REQUIRED WORK:
Keep the pictures out. Write out every line of the listing exactly.

DATA SEGMENT:
☆ ☆ ☆ ☆

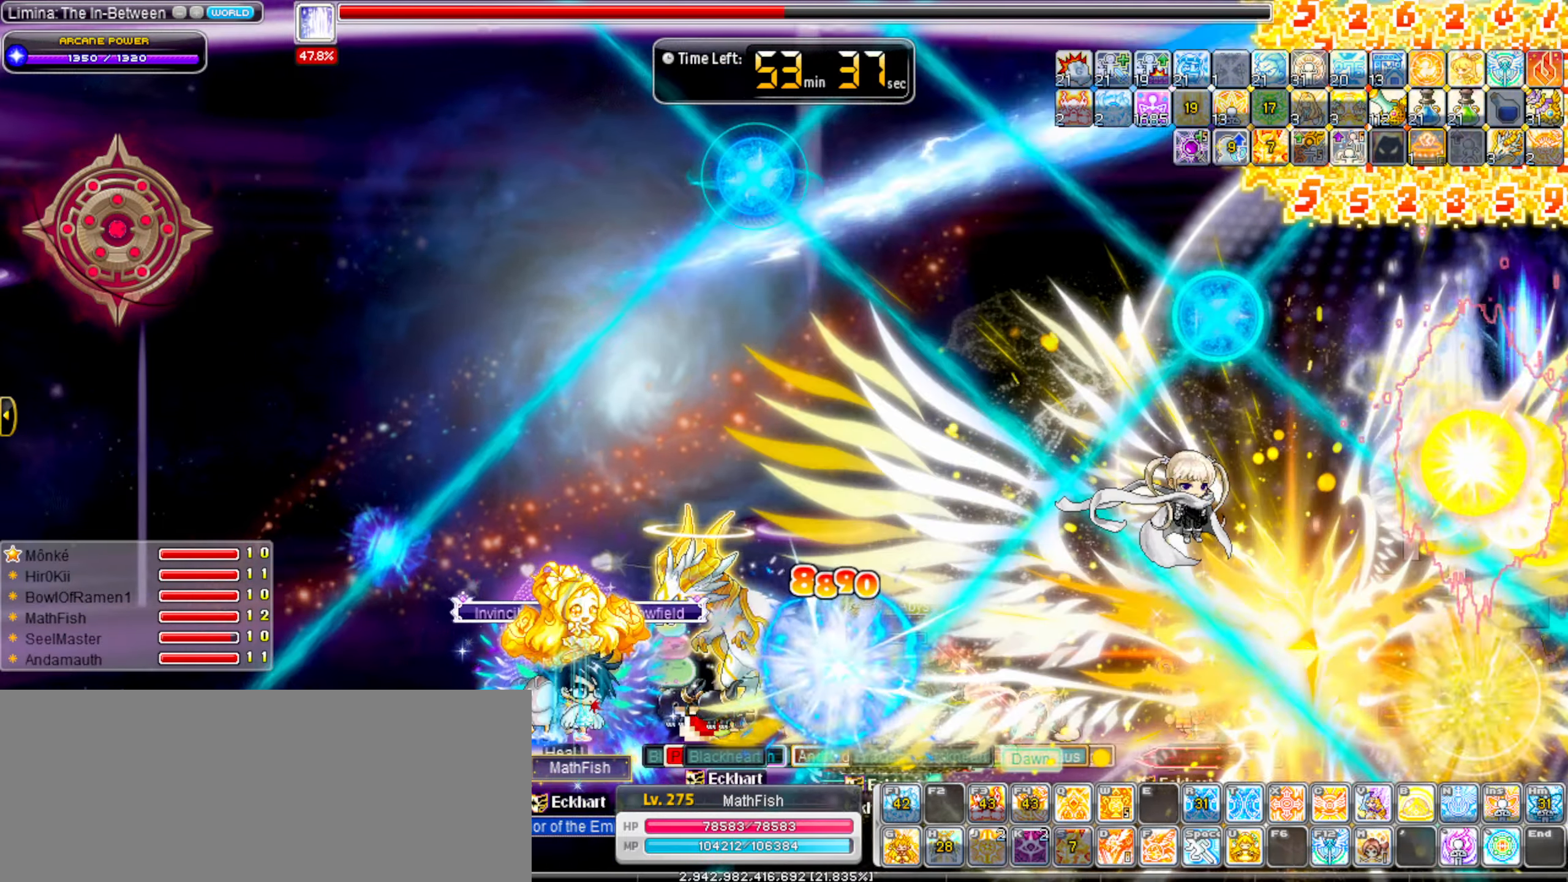
{"keys": ["right"], "events": [[66, "t", "down"], [116, "r", "down"], [166, "r", "up"], [166, "t", "up"], [216, "t", "down"], [350, "t", "up"], [400, "t", "down"], [500, "t", "up"]]}
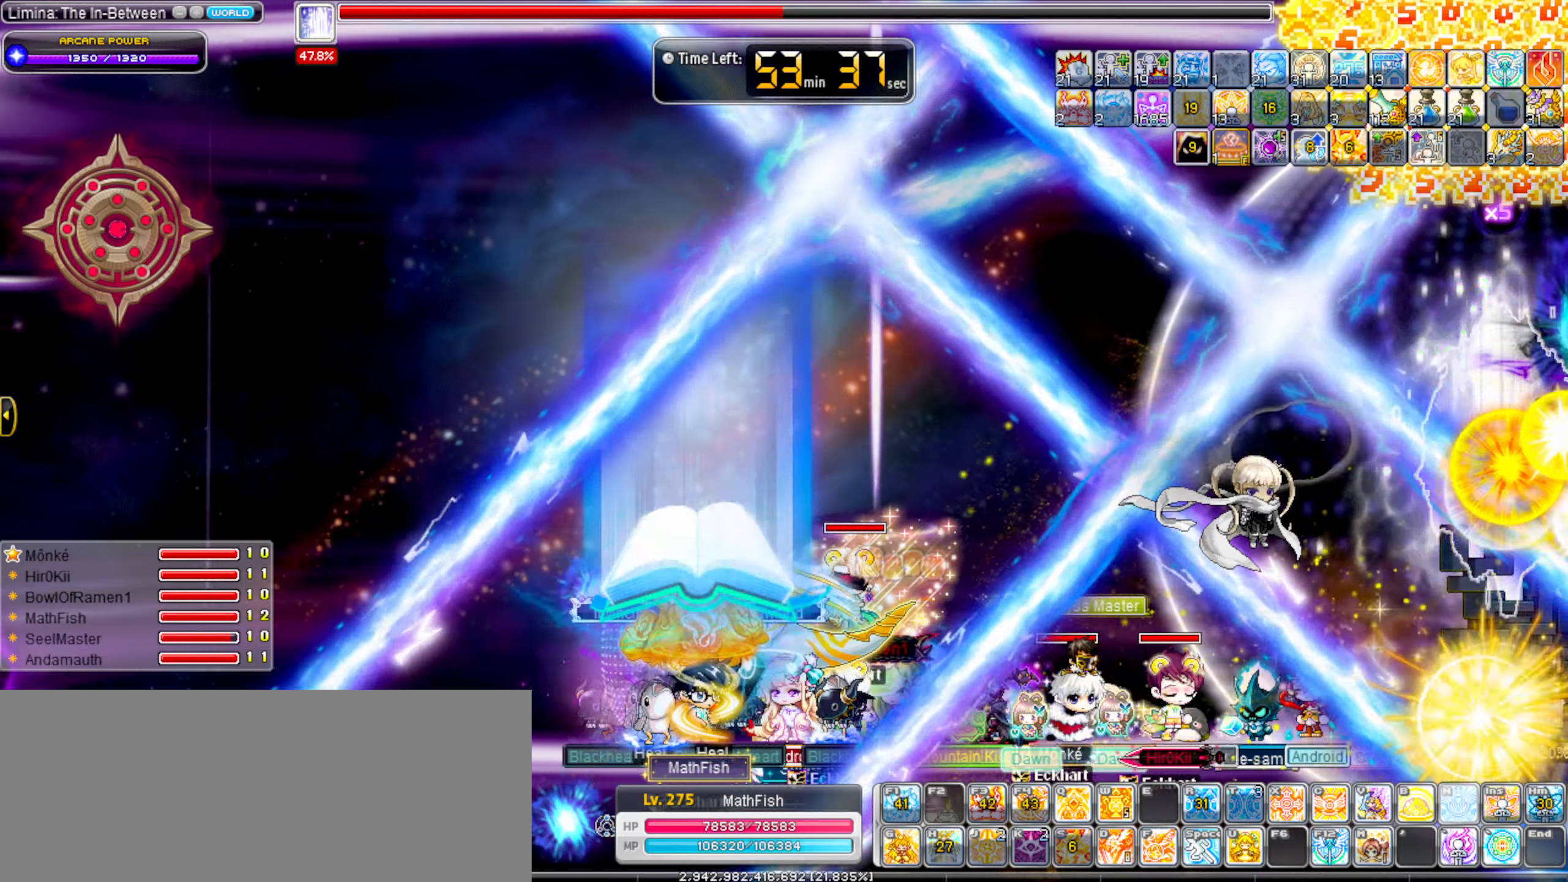
{"keys": ["right"], "events": []}
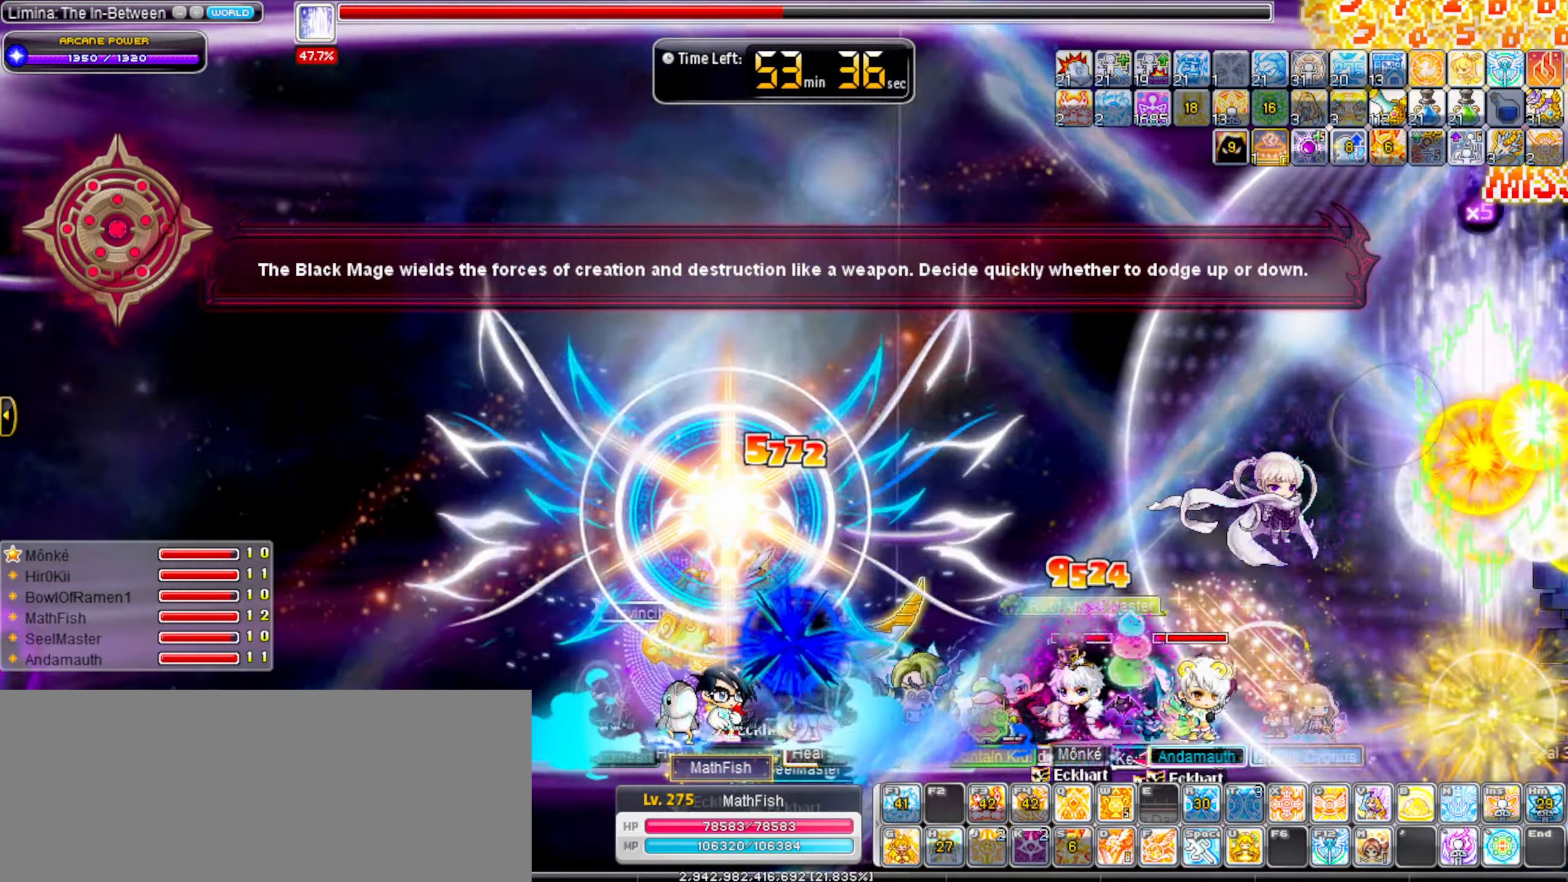
{"keys": ["right"], "events": [[250, "right", "up"], [483, "right", "down"]]}
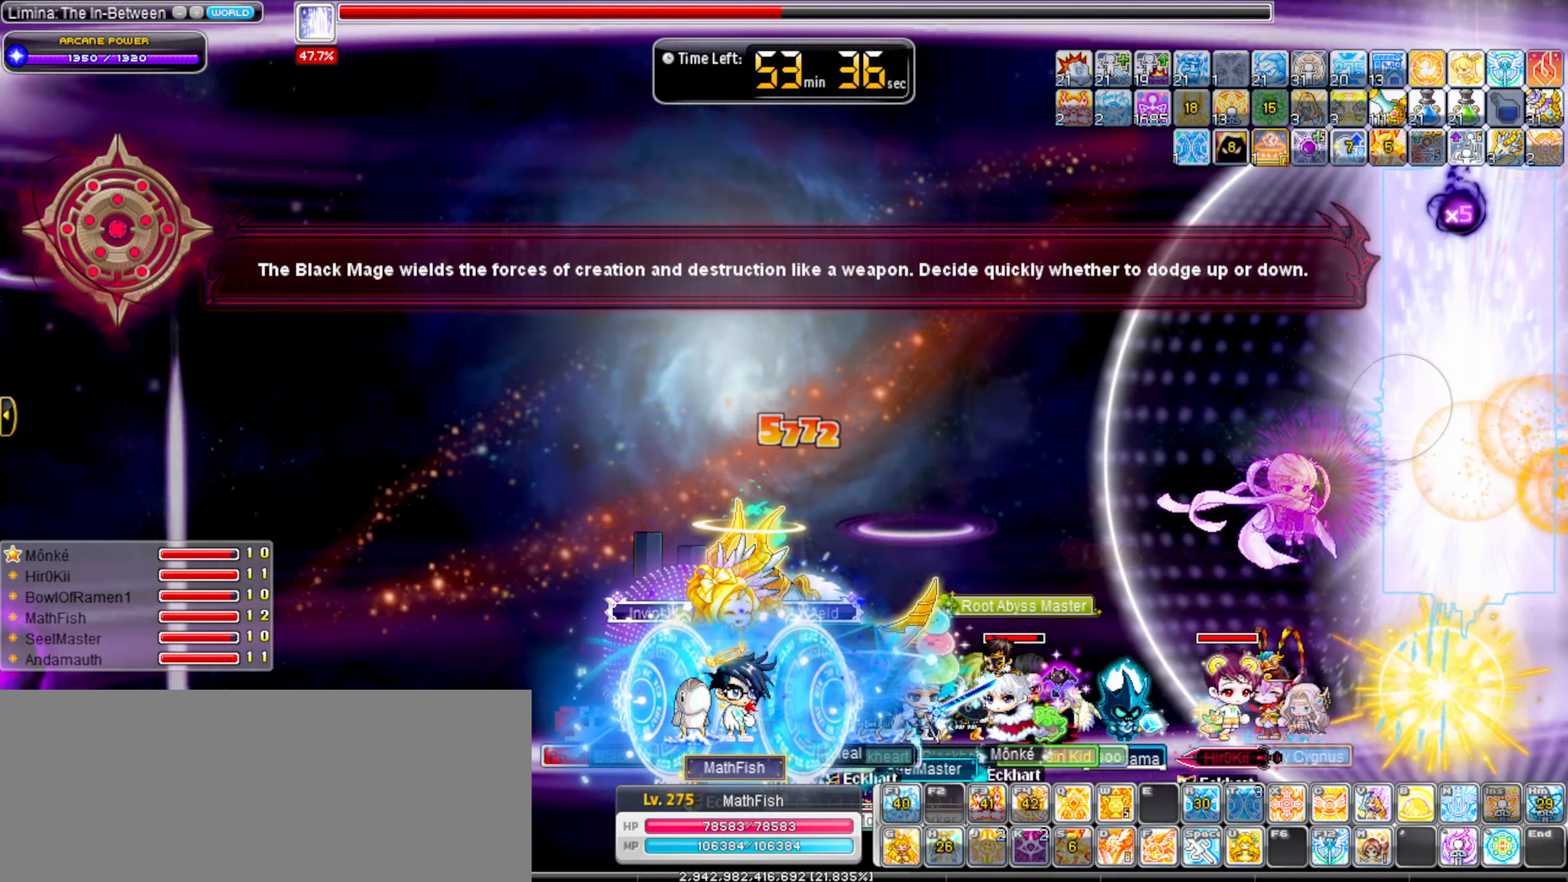
{"keys": ["right", "shift_l"], "events": [[16, "right", "up"], [216, "left", "down"], [450, "shift_l", "down"], [500, "left", "up"], [500, "right", "down"]]}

☆ ☆ ☆ ☆

WRITTEN RESPONSE:
{"keys": ["right"], "events": [[66, "t", "down"], [116, "r", "down"], [166, "r", "up"], [166, "t", "up"], [216, "t", "down"], [350, "t", "up"], [400, "t", "down"], [500, "t", "up"]]}
{"keys": ["right"], "events": []}
{"keys": ["right"], "events": [[250, "right", "up"], [483, "right", "down"]]}
{"keys": ["right", "shift_l"], "events": [[16, "right", "up"], [216, "left", "down"], [450, "shift_l", "down"], [500, "left", "up"], [500, "right", "down"]]}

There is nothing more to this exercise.